The problem I’m solving 🔇
I wanted a “perfect daily driver”. Something I can type on during video calls without my mic picking up every keypress. And something I can use late in the evening without it becoming the loudest thing in my home.
The baseline: Keychron K2 (browns) + K6 (blues)
I’ve been using two Keychrons:
- K2 with browns: more “thocky”, more tolerable, my default.
- K6 with blues: fine if you like clicky switches. It gets tiring after a while.
The north star spec ✅
Target: silent, creamy, muted. Modern. No rattles. And UK-ISO, properly — not “close enough”.
What I chose:
- Board: MODE Encore Series 3 (65%) — UK-ISO, solder PCB
- Case: PC / White / PC
- Plate: POM
- Switches: Anthracite Silent Tactile
- Stabilisers: MODE stabs (pre-lubed), with light dielectric grease on wires only
- Foam policy: case foam + force-break pads to start, no plate foam initially
- Keycaps: PBTfans X-RAY (Base + International for UK-ISO)



Why MODE Keyboards? 💸
I chose MODE because it removes a lot of the faff. I could have gone cheaper. I could have sourced parts from five different places. But I wanted high quality, good support, and a build that’s hard to mess up as a first-timer.
If you’re building your first proper keyboard, fewer unknowns helps.

ISO stabilisers (the bit guides skip) 🧩
This was the first thing that slowed me down.
Most build guides assume ANSI, so stabilisers come across as “obvious”. On ISO it’s still straightforward, but I couldn’t find a simple reference for where things go. It didn’t help that this PCB supports both ANSI and ISO, so there are stab holes everywhere. Because I’m soldering, I wanted to be sure before committing.
The rule I used: if the key is 2u or wider, it needs a stabiliser.
On this 65% UK-ISO layout, that meant:
- Spacebar
- Enter (ISO)
- Backspace
What helped: I dry-fit the plate + PCB, then test-fit the actual keycaps (especially Enter and Right Shift) before moving on.
If you’re also staring at a PCB thinking “which holes are the real ones?”, I hope this image saves you the time it cost me.

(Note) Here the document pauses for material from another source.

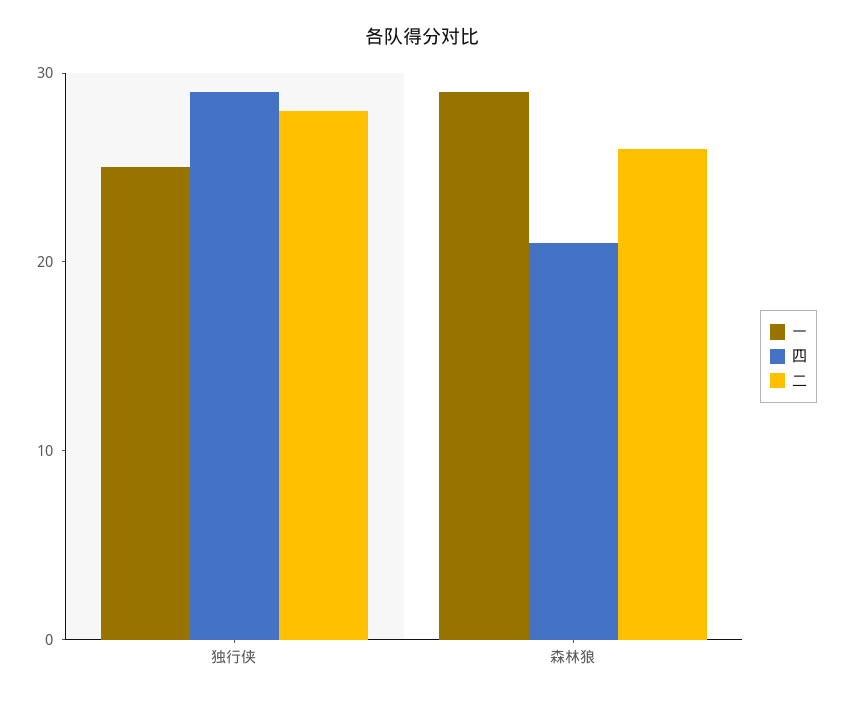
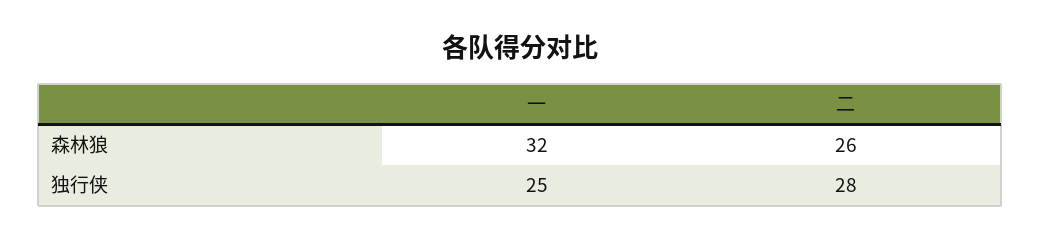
四, 独行侠: 29 -> none
一, 森林狼: 29 -> 32
四, 森林狼: 21 -> none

UK-ISO meant soldering (the part I took slowly) 😅
Hot-swap is convenient, but often ANSI-first. I wanted UK-ISO, which left a solder PCB as the sensible option.
I’d never soldered a keyboard before. I ordered a kit, watched a few videos, and then took it step by step.
What worked for me:
- Take it slow.
- Test as I go (every 5–10 switches).
- If something looks wrong, stop and fix it before continuing.
Testing example: After soldering the first 10 switches, I plugged in the PCB and checked the keys registered in VIA (software that lets you test keys and map firmware).
It started off a bit rough. My joints weren’t as clean as the videos. The fix was simple: my iron wasn’t hot enough. 350°C wasn’t cutting it, 370°C did.



First-time soldering: one small panic
Right at the end, after the final switch, the board wouldn’t power on. The joint looked fine. I’d literally tested the board right before that last switch, so I was confused.
For about ten minutes I was doing the mental maths:
- the support process with MODE
- how much de-soldering I’d have to do
- and how annoying it would be to pull 70 switches back out
Thankfully, it was just a tiny fleck of solder that had landed in the wrong place and bridged two points, causing a short. I cleaned it off and the board came back to life.

The build plan (the order I did it) 🔧
High-level order:
- Stabilisers prep (and test early)
- Switch lubing
- Foam / force-break pads (as per plan)
- Dry fit plate + PCB
- Insert switches
- Solder in batches, testing along the way
- Final assembly
- Keycaps on
- Sound + typing tests



The cable 👻
I went deliberately minimal. No inline connector. No chunky hardware. After a bit of research, I went with CableLab (UK) to match the look of the build.
CableLab spec:
- Straight cable (no coil)
- Transparent / clear sleeve + transparent heatshrink
- 160cm
- USB-C → USB-C
- Standard host connector finish
- No inline connector (no aviator / no push-pull)
Why:
- Matches the polycarbonate Encore S3 + X-RAY caps
- Keeps the ghosted, lab-equipment aesthetic
- Easy to move between Macs/PCs (unplug and go)


What it cost 💷
I’m including prices because it’s usually the thing that decides whether you build or buy.
- PBTfans X-RAY keycaps: £100
- Board + switches + case (MODE): £266
- CableLab cable: £30
- Shipping (US → UK): £79
- Solder kit: £23.70
Total: £498.70
For me, it’s worth it. It’s a daily tool I’ll use constantly, and I wanted something quiet, UK-ISO, and properly mine.
Result ✅


Oh, and there are only 300 of these boards made in the world, I have #62.